Remember that the width of each link represents the amount in the flow. For each link, if you hoover the mouse you can see the source and the target node.

In [None]:
funnel.plot_sankey_diagram(df_steps_till_conversion[condition], n_top_examples=15)

# Deep dive to step details

## Top drop-off locations

In [None]:
# selected only non converted users
df_non_converted = df[~df['is_conversion_event']]
converted_users = df[df['is_conversion_event']]['user_id']

# selects the events of these non converted users
df_non_converted = df_non_converted[~df_non_converted['user_id'].isin(converted_users)]

In [None]:
# the last location before leaving the website
drop_loc = df_non_converted.sort_values('moment').groupby('user_id')['feature_nice_name'].to_json_array().json[-1].materialize()
total_count = drop_loc.count().value

In [None]:
# calculate the percentage
drop_loc_percent = (drop_loc.value_counts() / total_count) * 100
drop_loc_percent = drop_loc_percent.to_frame().rename(columns={'value_counts': 'drop_percentage'})
drop_loc_percent.sort_values(by='drop_percentage', ascending=False).head()

## Marketing campaign

In [None]:
# get marketing data
df_marketing = df.copy()
df_marketing['utm_campaign'] = df_marketing.global_contexts.gc.get_from_context_with_type_series(type='MarketingContext', key='campaign')

# get all the users from marketing campaign
user_list = df_marketing[~df_marketing['utm_campaign'].isnull()].user_id
# get all the events of the users who had at least one utm_campaign not None value
df_marketing = df_marketing[df_marketing['user_id'].isin(user_list)]
df_marketing.head()

Let's define conversion events for marketing data.

In [None]:
df_marketing['is_conversion_event'] = False

# define which data to use as conversion events
df_marketing.loc[df_marketing['application'] == 'objectiv-docs', 'is_conversion_event'] = True

In [None]:
# get converted and non converted marketing dataframes
users_converted = df_marketing[df_marketing['is_conversion_event']].user_id
users_non_converted = df_marketing[~df_marketing['user_id'].isin(users_converted)].user_id

df_marketing_converted = df_marketing[df_marketing['is_conversion_event']]
df_marketing_non_converted = df_marketing[df_marketing['user_id'].isin(users_non_converted)] 

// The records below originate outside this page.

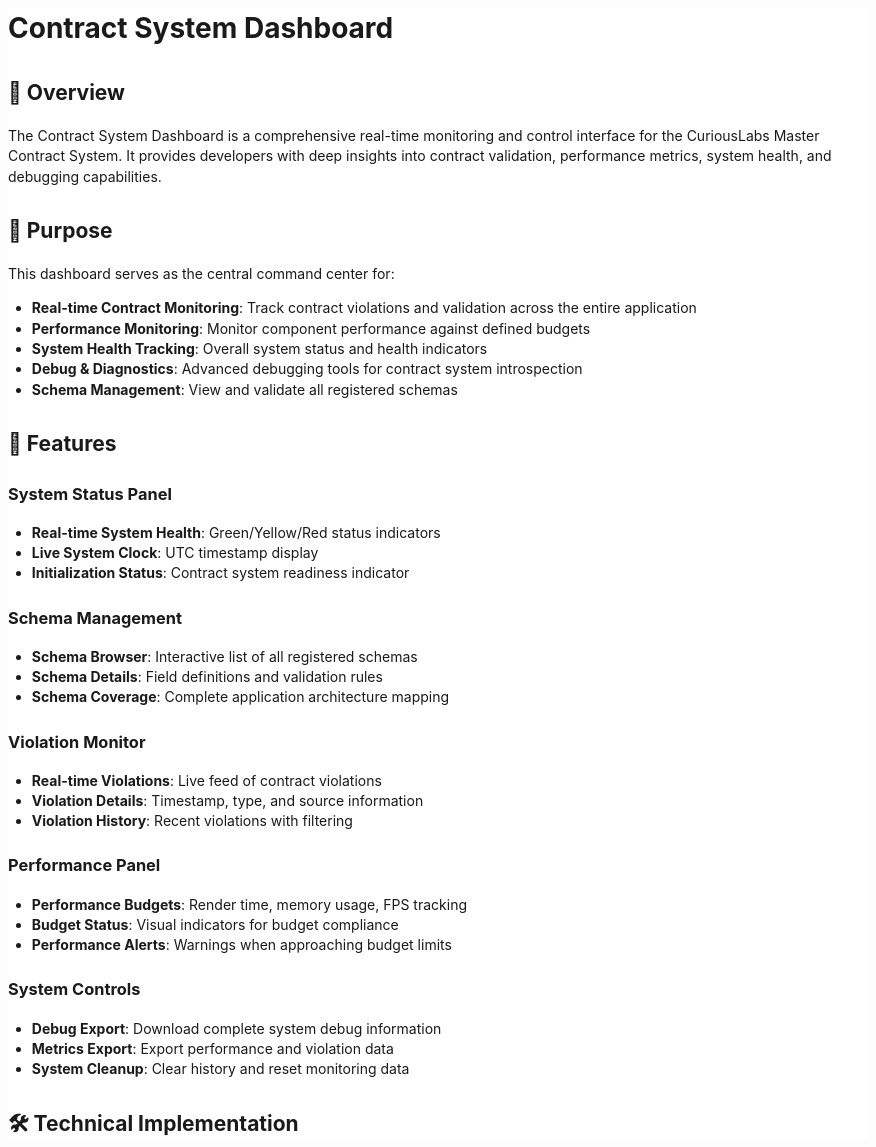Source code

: # Contract System Dashboard

## 🧬 Overview

The Contract System Dashboard is a comprehensive real-time monitoring and control interface for the CuriousLabs Master Contract System. It provides developers with deep insights into contract validation, performance metrics, system health, and debugging capabilities.

## 🎯 Purpose

This dashboard serves as the central command center for:
- **Real-time Contract Monitoring**: Track contract violations and validation across the entire application
- **Performance Monitoring**: Monitor component performance against defined budgets
- **System Health Tracking**: Overall system status and health indicators
- **Debug & Diagnostics**: Advanced debugging tools for contract system introspection
- **Schema Management**: View and validate all registered schemas

## 🚀 Features

### System Status Panel
- **Real-time System Health**: Green/Yellow/Red status indicators
- **Live System Clock**: UTC timestamp display
- **Initialization Status**: Contract system readiness indicator

### Schema Management
- **Schema Browser**: Interactive list of all registered schemas
- **Schema Details**: Field definitions and validation rules
- **Schema Coverage**: Complete application architecture mapping

### Violation Monitor
- **Real-time Violations**: Live feed of contract violations
- **Violation Details**: Timestamp, type, and source information
- **Violation History**: Recent violations with filtering

### Performance Panel
- **Performance Budgets**: Render time, memory usage, FPS tracking
- **Budget Status**: Visual indicators for budget compliance
- **Performance Alerts**: Warnings when approaching budget limits

### System Controls
- **Debug Export**: Download complete system debug information
- **Metrics Export**: Export performance and violation data
- **System Cleanup**: Clear history and reset monitoring data

## 🛠️ Technical Implementation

Let's calculate the perecentage of of converted and non-converted users

In [None]:
n_users_converted = df_marketing_converted['user_id'].unique().count().value
n_users_non_converted = df_marketing_non_converted['user_id'].unique().count().value
n_users_total = n_users_converted + n_users_non_converted

print(f'Converted users: {round((n_users_converted / n_users_total) * 100)}%')
print(f'Non-converted users: {round((n_users_non_converted / n_users_total) * 100)}%')

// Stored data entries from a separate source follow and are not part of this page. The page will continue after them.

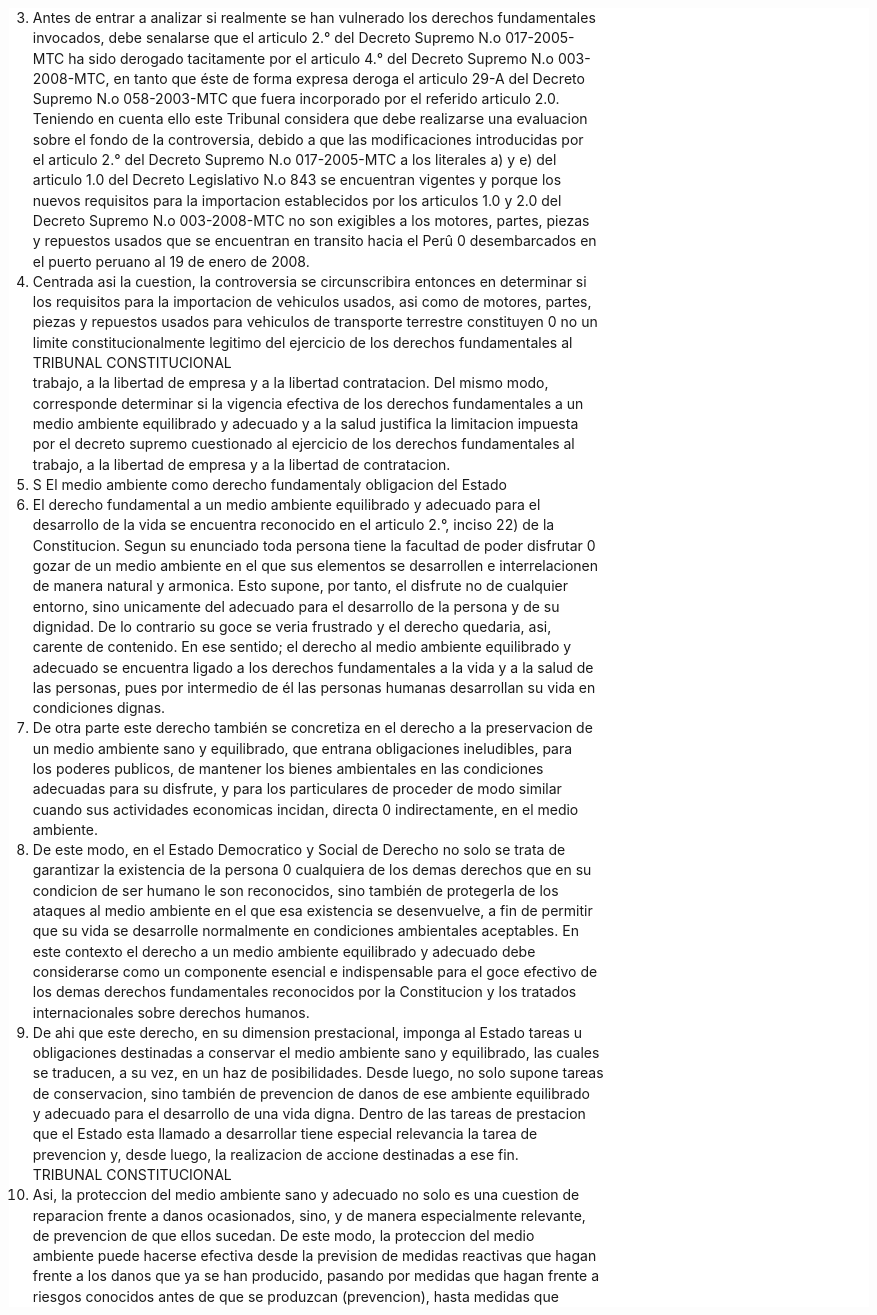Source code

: 3. Antes de entrar a analizar si realmente se han vulnerado los derechos fundamentales  
invocados, debe senalarse que el articulo 2.° del Decreto Supremo N.o 017-2005-  
MTC ha sido derogado tacitamente por el articulo 4.° del Decreto Supremo N.o 003-  
2008-MTC, en tanto que éste de forma expresa deroga el articulo 29-A del Decreto  
Supremo N.o 058-2003-MTC que fuera incorporado por el referido articulo 2.0.  
Teniendo en cuenta ello este Tribunal considera que debe realizarse una evaluacion  
sobre el fondo de la controversia, debido a que las modificaciones introducidas por  
el articulo 2.° del Decreto Supremo N.o 017-2005-MTC a los literales a) y e) del  
articulo 1.0 del Decreto Legislativo N.o 843 se encuentran vigentes y porque los  
nuevos requisitos para la importacion establecidos por los articulos 1.0 y 2.0 del  
Decreto Supremo N.o 003-2008-MTC no son exigibles a los motores, partes, piezas  
y repuestos usados que se encuentran en transito hacia el Perû 0 desembarcados en  
el puerto peruano al 19 de enero de 2008.  
4. Centrada asi la cuestion, la controversia se circunscribira entonces en determinar si  
los requisitos para la importacion de vehiculos usados, asi como de motores, partes,  
piezas y repuestos usados para vehiculos de transporte terrestre constituyen 0 no un  
limite constitucionalmente legitimo del ejercicio de los derechos fundamentales al  
TRIBUNAL CONSTITUCIONAL  
trabajo, a la libertad de empresa y a la libertad contratacion. Del mismo modo,  
corresponde determinar si la vigencia efectiva de los derechos fundamentales a un  
medio ambiente equilibrado y adecuado y a la salud justifica la limitacion impuesta  
por el decreto supremo cuestionado al ejercicio de los derechos fundamentales al  
trabajo, a la libertad de empresa y a la libertad de contratacion.  
2. S El medio ambiente como derecho fundamentaly obligacion del Estado  
5. El derecho fundamental a un medio ambiente equilibrado y adecuado para el  
desarrollo de la vida se encuentra reconocido en el articulo 2.°, inciso 22) de la  
Constitucion. Segun su enunciado toda persona tiene la facultad de poder disfrutar 0  
gozar de un medio ambiente en el que sus elementos se desarrollen e interrelacionen  
de manera natural y armonica. Esto supone, por tanto, el disfrute no de cualquier  
entorno, sino unicamente del adecuado para el desarrollo de la persona y de su  
dignidad. De lo contrario su goce se veria frustrado y el derecho quedaria, asi,  
carente de contenido. En ese sentido; el derecho al medio ambiente equilibrado y  
adecuado se encuentra ligado a los derechos fundamentales a la vida y a la salud de  
las personas, pues por intermedio de él las personas humanas desarrollan su vida en  
condiciones dignas.  
6. De otra parte este derecho también se concretiza en el derecho a la preservacion de  
un medio ambiente sano y equilibrado, que entrana obligaciones ineludibles, para  
los poderes publicos, de mantener los bienes ambientales en las condiciones  
adecuadas para su disfrute, y para los particulares de proceder de modo similar  
cuando sus actividades economicas incidan, directa 0 indirectamente, en el medio  
ambiente.  
7. De este modo, en el Estado Democratico y Social de Derecho no solo se trata de  
garantizar la existencia de la persona 0 cualquiera de los demas derechos que en su  
condicion de ser humano le son reconocidos, sino también de protegerla de los  
ataques al medio ambiente en el que esa existencia se desenvuelve, a fin de permitir  
que su vida se desarrolle normalmente en condiciones ambientales aceptables. En  
este contexto el derecho a un medio ambiente equilibrado y adecuado debe  
considerarse como un componente esencial e indispensable para el goce efectivo de  
los demas derechos fundamentales reconocidos por la Constitucion y los tratados  
internacionales sobre derechos humanos.  
8. De ahi que este derecho, en su dimension prestacional, imponga al Estado tareas u  
obligaciones destinadas a conservar el medio ambiente sano y equilibrado, las cuales  
se traducen, a su vez, en un haz de posibilidades. Desde luego, no solo supone tareas  
de conservacion, sino también de prevencion de danos de ese ambiente equilibrado  
y adecuado para el desarrollo de una vida digna. Dentro de las tareas de prestacion  
que el Estado esta llamado a desarrollar tiene especial relevancia la tarea de  
prevencion y, desde luego, la realizacion de accione destinadas a ese fin.  
TRIBUNAL CONSTITUCIONAL  
9. Asi, la proteccion del medio ambiente sano y adecuado no solo es una cuestion de  
reparacion frente a danos ocasionados, sino, y de manera especialmente relevante,  
de prevencion de que ellos sucedan. De este modo, la proteccion del medio  
ambiente puede hacerse efectiva desde la prevision de medidas reactivas que hagan  
frente a los danos que ya se han producido, pasando por medidas que hagan frente a  
riesgos conocidos antes de que se produzcan (prevencion), hasta medidas que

Now let's focus on non-converted users data.

#### Top drop-off locations for non-converted users from marketing campaign

In [None]:
drop_loc = df_marketing_non_converted.sort_values('moment').groupby('user_id')['feature_nice_name'].to_json_array().json[-1].materialize()
total_count = drop_loc.count().value

drop_loc_percent = (drop_loc.value_counts() / total_count) * 100
drop_loc_percent = drop_loc_percent.to_frame().rename(columns={'value_counts': 'drop_percentage'})
drop_loc_percent.sort_values(by='drop_percentage', ascending=False).head()

#### User journey for non-converted users from marketing campaign

In [None]:
max_steps = 4
df_steps = funnel.get_navigation_paths(df_marketing_non_converted, steps=max_steps, by='user_id')
funnel.plot_sankey_diagram(df_steps, n_top_examples=20)

## Next steps

This was a basic demonstration on how can we use the open model hub for funnel discovery. One of the next steps could be to have a in-depth look at the marketing campaign data differences per source and user journeys between converted and drop-off ones.